**Assigned task:**
Keep the wording of every entry exactly as it is while leaving the pictures out of your copy.

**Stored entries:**

--

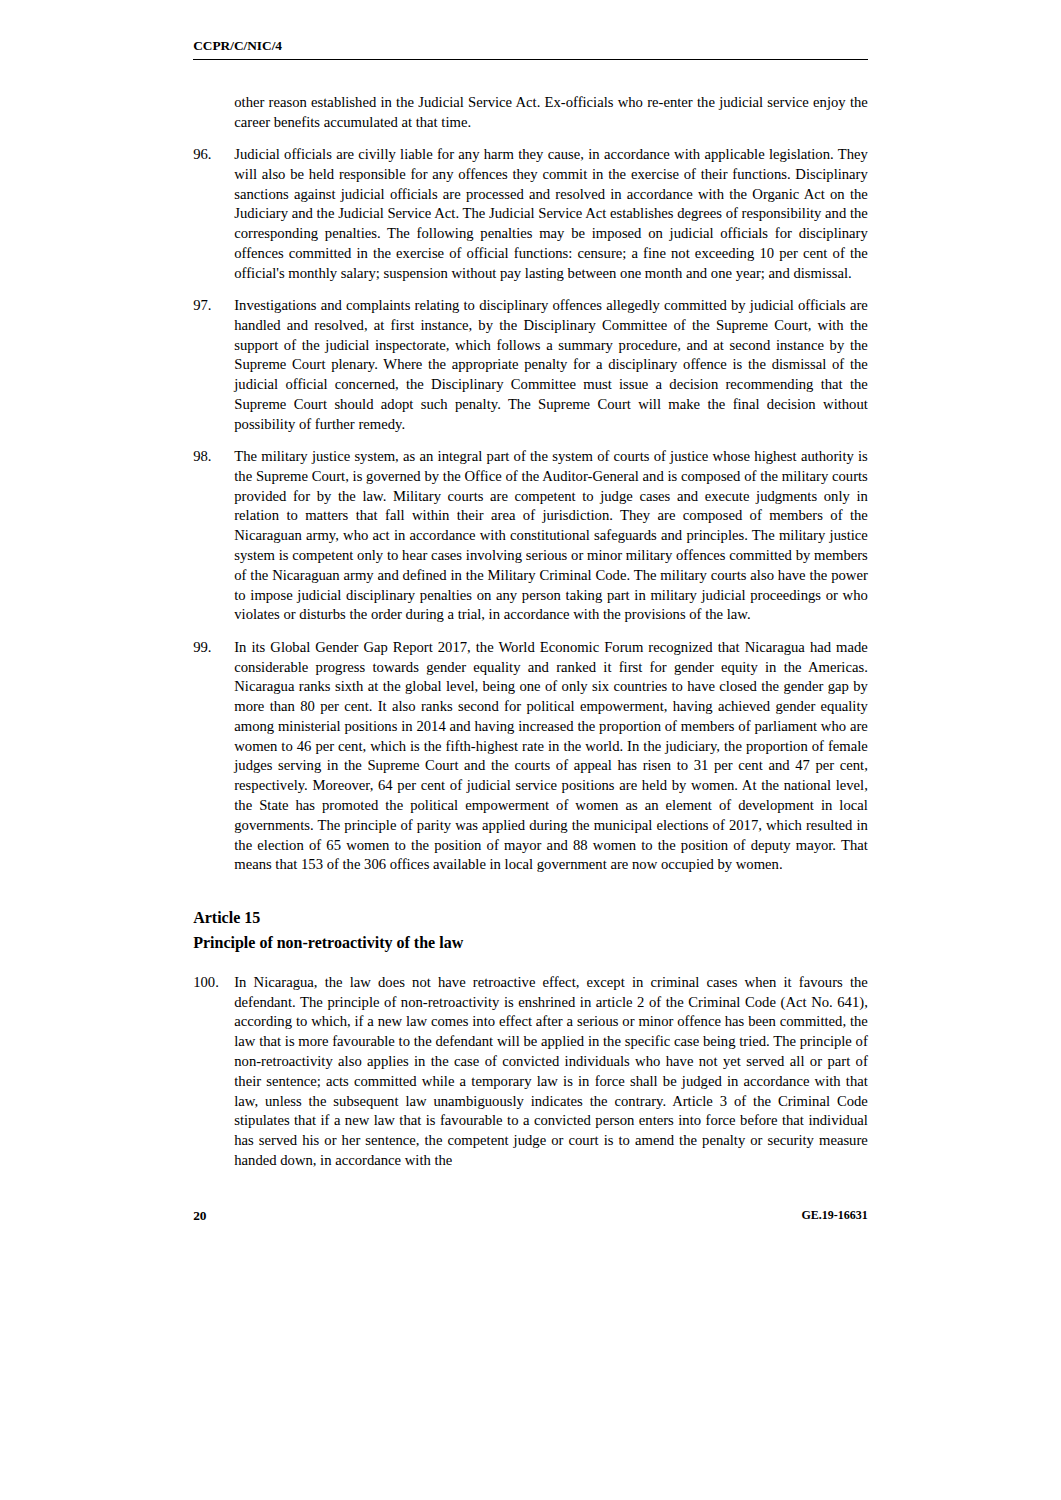CCPR/C/NIC/4
other reason established in the Judicial Service Act. Ex-officials who re-enter the judicial service enjoy the career benefits accumulated at that time.
96.
Judicial officials are civilly liable for any harm they cause, in accordance with applicable legislation. They will also be held responsible for any offences they commit in the exercise of their functions. Disciplinary sanctions against judicial officials are processed and resolved in accordance with the Organic Act on the Judiciary and the Judicial Service Act. The Judicial Service Act establishes degrees of responsibility and the corresponding penalties. The following penalties may be imposed on judicial officials for disciplinary offences committed in the exercise of official functions: censure; a fine not exceeding 10 per cent of the official's monthly salary; suspension without pay lasting between one month and one year; and dismissal.
97.
Investigations and complaints relating to disciplinary offences allegedly committed by judicial officials are handled and resolved, at first instance, by the Disciplinary Committee of the Supreme Court, with the support of the judicial inspectorate, which follows a summary procedure, and at second instance by the Supreme Court plenary. Where the appropriate penalty for a disciplinary offence is the dismissal of the judicial official concerned, the Disciplinary Committee must issue a decision recommending that the Supreme Court should adopt such penalty. The Supreme Court will make the final decision without possibility of further remedy.
98.
The military justice system, as an integral part of the system of courts of justice whose highest authority is the Supreme Court, is governed by the Office of the Auditor-General and is composed of the military courts provided for by the law. Military courts are competent to judge cases and execute judgments only in relation to matters that fall within their area of jurisdiction. They are composed of members of the Nicaraguan army, who act in accordance with constitutional safeguards and principles. The military justice system is competent only to hear cases involving serious or minor military offences committed by members of the Nicaraguan army and defined in the Military Criminal Code. The military courts also have the power to impose judicial disciplinary penalties on any person taking part in military judicial proceedings or who violates or disturbs the order during a trial, in accordance with the provisions of the law.
99.
In its Global Gender Gap Report 2017, the World Economic Forum recognized that Nicaragua had made considerable progress towards gender equality and ranked it first for gender equity in the Americas. Nicaragua ranks sixth at the global level, being one of only six countries to have closed the gender gap by more than 80 per cent. It also ranks second for political empowerment, having achieved gender equality among ministerial positions in 2014 and having increased the proportion of members of parliament who are women to 46 per cent, which is the fifth-highest rate in the world. In the judiciary, the proportion of female judges serving in the Supreme Court and the courts of appeal has risen to 31 per cent and 47 per cent, respectively. Moreover, 64 per cent of judicial service positions are held by women. At the national level, the State has promoted the political empowerment of women as an element of development in local governments. The principle of parity was applied during the municipal elections of 2017, which resulted in the election of 65 women to the position of mayor and 88 women to the position of deputy mayor. That means that 153 of the 306 offices available in local government are now occupied by women.
Article 15
Principle of non-retroactivity of the law
100.
In Nicaragua, the law does not have retroactive effect, except in criminal cases when it favours the defendant. The principle of non-retroactivity is enshrined in article 2 of the Criminal Code (Act No. 641), according to which, if a new law comes into effect after a serious or minor offence has been committed, the law that is more favourable to the defendant will be applied in the specific case being tried. The principle of non-retroactivity also applies in the case of convicted individuals who have not yet served all or part of their sentence; acts committed while a temporary law is in force shall be judged in accordance with that law, unless the subsequent law unambiguously indicates the contrary. Article 3 of the Criminal Code stipulates that if a new law that is favourable to a convicted person enters into force before that individual has served his or her sentence, the competent judge or court is to amend the penalty or security measure handed down, in accordance with the
20
GE.19-16631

--

**Output below:**
CCPR/C/NIC/4
other reason established in the Judicial Service Act. Ex-officials who re-enter the judicial service enjoy the career benefits accumulated at that time.
96.
Judicial officials are civilly liable for any harm they cause, in accordance with applicable legislation. They will also be held responsible for any offences they commit in the exercise of their functions. Disciplinary sanctions against judicial officials are processed and resolved in accordance with the Organic Act on the Judiciary and the Judicial Service Act. The Judicial Service Act establishes degrees of responsibility and the corresponding penalties. The following penalties may be imposed on judicial officials for disciplinary offences committed in the exercise of official functions: censure; a fine not exceeding 10 per cent of the official's monthly salary; suspension without pay lasting between one month and one year; and dismissal.
97.
Investigations and complaints relating to disciplinary offences allegedly committed by judicial officials are handled and resolved, at first instance, by the Disciplinary Committee of the Supreme Court, with the support of the judicial inspectorate, which follows a summary procedure, and at second instance by the Supreme Court plenary. Where the appropriate penalty for a disciplinary offence is the dismissal of the judicial official concerned, the Disciplinary Committee must issue a decision recommending that the Supreme Court should adopt such penalty. The Supreme Court will make the final decision without possibility of further remedy.
98.
The military justice system, as an integral part of the system of courts of justice whose highest authority is the Supreme Court, is governed by the Office of the Auditor-General and is composed of the military courts provided for by the law. Military courts are competent to judge cases and execute judgments only in relation to matters that fall within their area of jurisdiction. They are composed of members of the Nicaraguan army, who act in accordance with constitutional safeguards and principles. The military justice system is competent only to hear cases involving serious or minor military offences committed by members of the Nicaraguan army and defined in the Military Criminal Code. The military courts also have the power to impose judicial disciplinary penalties on any person taking part in military judicial proceedings or who violates or disturbs the order during a trial, in accordance with the provisions of the law.
99.
In its Global Gender Gap Report 2017, the World Economic Forum recognized that Nicaragua had made considerable progress towards gender equality and ranked it first for gender equity in the Americas. Nicaragua ranks sixth at the global level, being one of only six countries to have closed the gender gap by more than 80 per cent. It also ranks second for political empowerment, having achieved gender equality among ministerial positions in 2014 and having increased the proportion of members of parliament who are women to 46 per cent, which is the fifth-highest rate in the world. In the judiciary, the proportion of female judges serving in the Supreme Court and the courts of appeal has risen to 31 per cent and 47 per cent, respectively. Moreover, 64 per cent of judicial service positions are held by women. At the national level, the State has promoted the political empowerment of women as an element of development in local governments. The principle of parity was applied during the municipal elections of 2017, which resulted in the election of 65 women to the position of mayor and 88 women to the position of deputy mayor. That means that 153 of the 306 offices available in local government are now occupied by women.
Article 15
Principle of non-retroactivity of the law
100.
In Nicaragua, the law does not have retroactive effect, except in criminal cases when it favours the defendant. The principle of non-retroactivity is enshrined in article 2 of the Criminal Code (Act No. 641), according to which, if a new law comes into effect after a serious or minor offence has been committed, the law that is more favourable to the defendant will be applied in the specific case being tried. The principle of non-retroactivity also applies in the case of convicted individuals who have not yet served all or part of their sentence; acts committed while a temporary law is in force shall be judged in accordance with that law, unless the subsequent law unambiguously indicates the contrary. Article 3 of the Criminal Code stipulates that if a new law that is favourable to a convicted person enters into force before that individual has served his or her sentence, the competent judge or court is to amend the penalty or security measure handed down, in accordance with the
20
GE.19-16631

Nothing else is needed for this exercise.